12 Kasım 2014 Çarşamba


    Biz Dört Kişiyiz...



Bundan yedi yıl önce lisede üç tane pırlanta gibi insanlarla tanıştım. Hiçbir şeyimken bir anda her şeyim oldular. Beraber günler, aylar, seneler geçirdik. Dersler, ödevler, sınavlar yanında gır gır, şamata, eğlence, üzüntü, ağlamalı gözler... Yaşamadığımız duygular kalmadı anlayacağınız.Geriye dönüp baktığım da vay be diyeceğimiz bir sürü anı biriktirmişiz.

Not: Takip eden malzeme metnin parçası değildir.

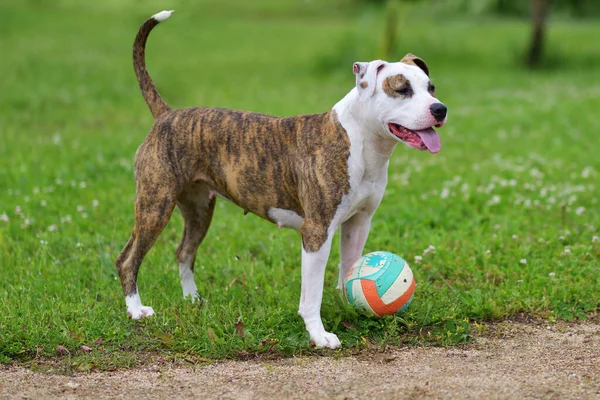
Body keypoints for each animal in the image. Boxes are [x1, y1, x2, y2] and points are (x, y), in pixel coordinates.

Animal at [116, 8, 446, 346]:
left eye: (431, 88)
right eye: (402, 89)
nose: (440, 109)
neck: (360, 140)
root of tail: (166, 114)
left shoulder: (358, 222)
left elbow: (349, 269)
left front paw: (349, 306)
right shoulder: (316, 232)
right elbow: (311, 294)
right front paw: (319, 335)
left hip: (199, 209)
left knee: (183, 252)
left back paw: (193, 300)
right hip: (155, 205)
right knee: (127, 259)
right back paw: (136, 310)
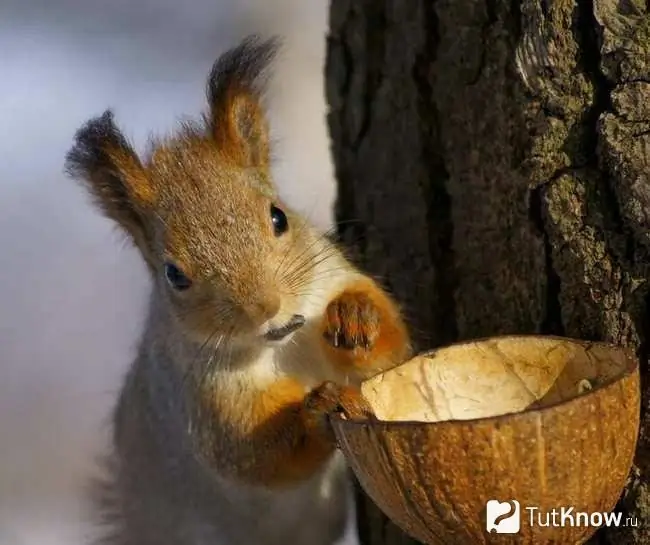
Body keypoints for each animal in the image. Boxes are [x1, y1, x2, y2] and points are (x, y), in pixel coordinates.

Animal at [66, 35, 410, 544]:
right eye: (174, 274)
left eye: (278, 216)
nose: (266, 307)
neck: (284, 344)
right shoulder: (202, 395)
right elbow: (252, 453)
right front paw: (315, 409)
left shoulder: (332, 277)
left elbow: (390, 351)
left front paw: (356, 316)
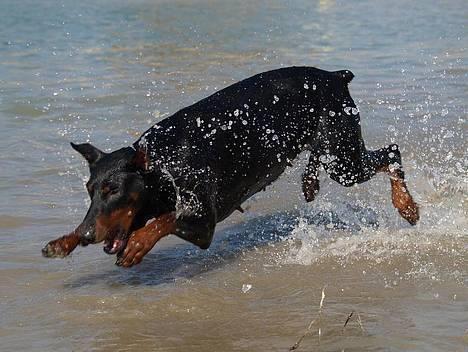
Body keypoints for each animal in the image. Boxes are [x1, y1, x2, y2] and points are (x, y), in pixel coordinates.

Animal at [42, 66, 418, 266]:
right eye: (91, 190)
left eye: (113, 190)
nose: (88, 235)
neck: (163, 167)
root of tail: (335, 76)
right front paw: (64, 240)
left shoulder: (204, 220)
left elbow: (165, 220)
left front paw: (137, 244)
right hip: (330, 147)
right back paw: (310, 182)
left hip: (344, 159)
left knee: (392, 153)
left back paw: (407, 206)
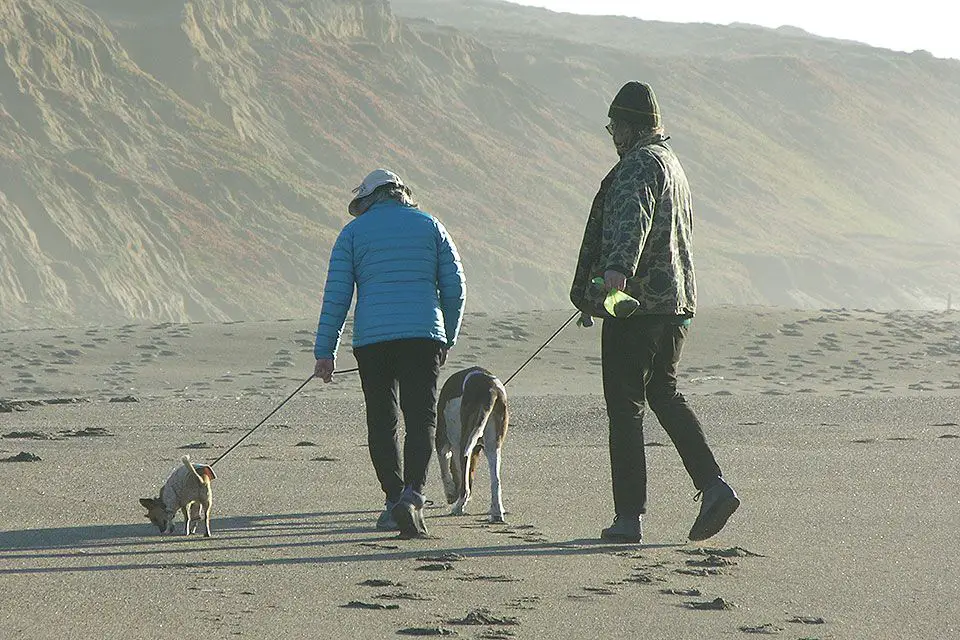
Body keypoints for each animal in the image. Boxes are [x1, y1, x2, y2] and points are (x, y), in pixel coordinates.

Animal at [436, 368, 510, 524]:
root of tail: (491, 389)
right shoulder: (476, 450)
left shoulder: (442, 441)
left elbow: (446, 470)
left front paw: (451, 494)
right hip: (493, 447)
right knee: (496, 481)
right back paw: (497, 513)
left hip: (466, 440)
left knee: (465, 486)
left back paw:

Derken koca dört sene doldu okul bitti, yani ayrılık zamanı.Ama biz  ayrılmadık daha da kenetlendik. Arkadaştan öte dost, kardeş, sırdaş bazen abla bazen anne olduk birbirimize.Dertlerimizi, sevinçlerimizi paylaştık.

Şöyle bir söz okumuştum " İnsanlar anlatabildikleriyle dost, eğlenebildikleriyle arkadaş, ağlayabildikleriyle kardeş olurlar." İşte bu sözde anlatılan her şeyi ben onlarla yaşadım.Her şeyimi anlattım hiç tereddüt etmeden onlara, dertlerimizi anlatıp ağladık. Onlarla beraberken güldük, eğlendik. Yani biz DOST, ARKADAŞ VE KARDEŞİZ.


İyi ki karşılaşmışım ve iyi ki tanımışım onları, kim mi onlar Fatoş, Şeyma ve Güler.